» Problem:
Reproduce the entries below in full, word for word.

» Dataset excerpts:
_____

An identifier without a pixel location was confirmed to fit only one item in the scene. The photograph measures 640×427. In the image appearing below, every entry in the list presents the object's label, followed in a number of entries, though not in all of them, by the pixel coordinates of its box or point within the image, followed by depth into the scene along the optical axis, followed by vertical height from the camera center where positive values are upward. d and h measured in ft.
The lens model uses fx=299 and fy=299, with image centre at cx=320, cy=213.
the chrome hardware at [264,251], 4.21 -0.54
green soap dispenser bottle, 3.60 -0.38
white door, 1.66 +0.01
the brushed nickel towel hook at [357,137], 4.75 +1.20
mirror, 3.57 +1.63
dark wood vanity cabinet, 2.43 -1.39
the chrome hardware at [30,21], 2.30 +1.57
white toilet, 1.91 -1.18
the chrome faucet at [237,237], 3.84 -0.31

_____

» Output of the exercise:
An identifier without a pixel location was confirmed to fit only one item in the scene. The photograph measures 640×427. In the image appearing below, every entry in the list presents the object's label, followed in a number of entries, though not in all of them, by the pixel coordinates of its box or point within the image, followed by depth into the scene along the optical axis, followed by vertical height from the camera center where positive values are upward. d and h measured in ft.
The lens model uses fx=299 and fy=299, with image centre at cx=320, cy=213.
the chrome hardware at [264,251], 4.21 -0.54
green soap dispenser bottle, 3.60 -0.38
white door, 1.66 +0.01
the brushed nickel towel hook at [357,137], 4.75 +1.20
mirror, 3.57 +1.63
dark wood vanity cabinet, 2.43 -1.39
the chrome hardware at [30,21], 2.30 +1.57
white toilet, 1.91 -1.18
the chrome faucet at [237,237], 3.84 -0.31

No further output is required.